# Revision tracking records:
__________

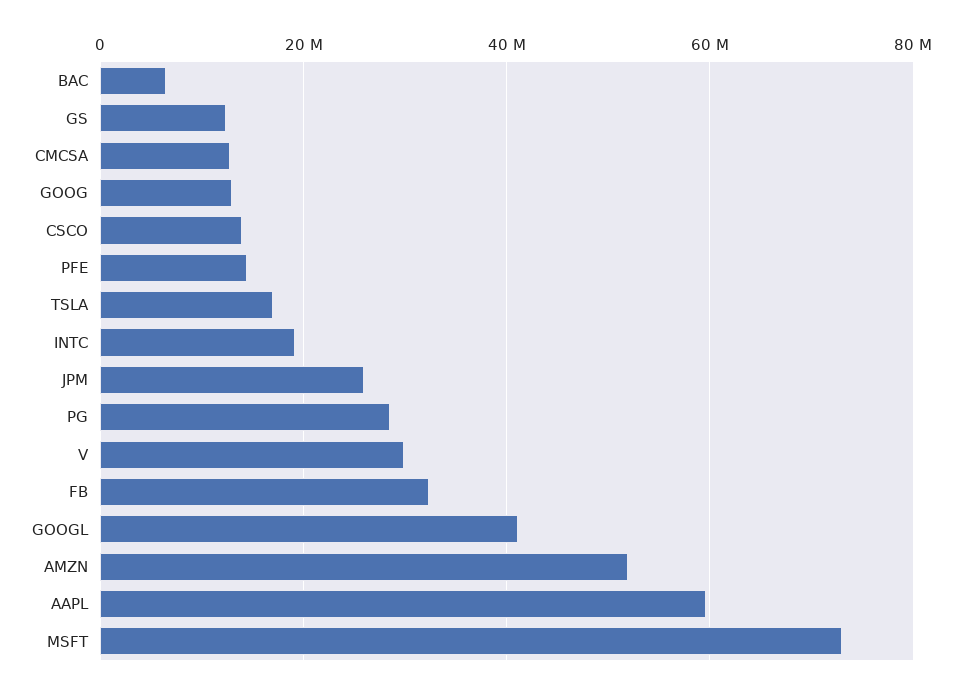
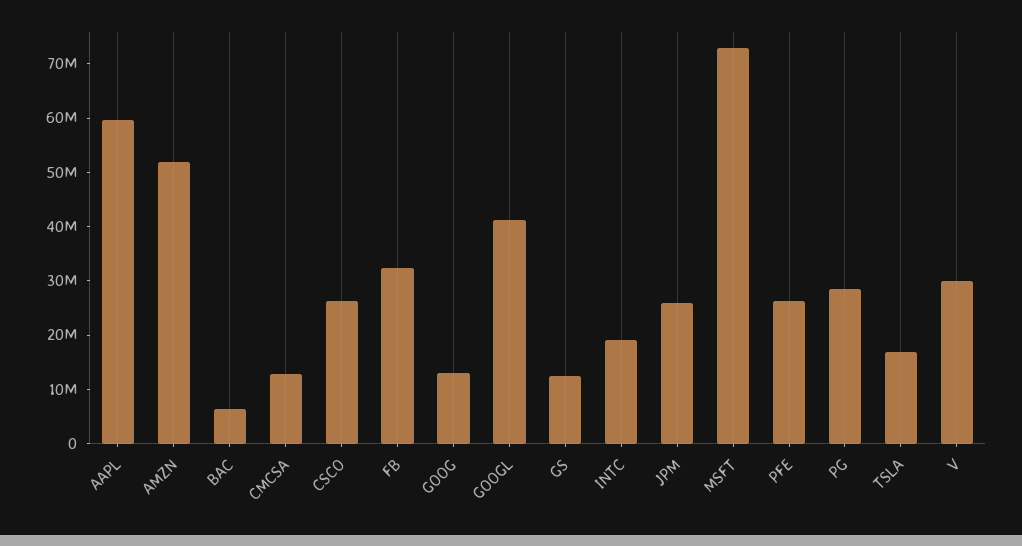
  {
    "BAC": 6000000,
    "GS": 12000000,
    "CMCSA": 12000000,
    "GOOG": 12000000,
-   "CSCO": 14000000,
+   "CSCO": 26000000,
-   "PFE": 14000000,
+   "PFE": 26000000,
    "TSLA": 16000000,
    "INTC": 20000000,
    "JPM": 26000000,
    "PG": 28000000,
    "V": 30000000,
    "FB": 32000000,
    "GOOGL": 42000000,
    "AMZN": 52000000,
    "AAPL": 60000000,
    "MSFT": 72000000
  }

__________

# What needs to be done:
Each entry above is to be written out exactly. The pictures stay out.

# Output for this exercise:
  {
    "BAC": 6000000,
    "GS": 12000000,
    "CMCSA": 12000000,
    "GOOG": 12000000,
-   "CSCO": 14000000,
+   "CSCO": 26000000,
-   "PFE": 14000000,
+   "PFE": 26000000,
    "TSLA": 16000000,
    "INTC": 20000000,
    "JPM": 26000000,
    "PG": 28000000,
    "V": 30000000,
    "FB": 32000000,
    "GOOGL": 42000000,
    "AMZN": 52000000,
    "AAPL": 60000000,
    "MSFT": 72000000
  }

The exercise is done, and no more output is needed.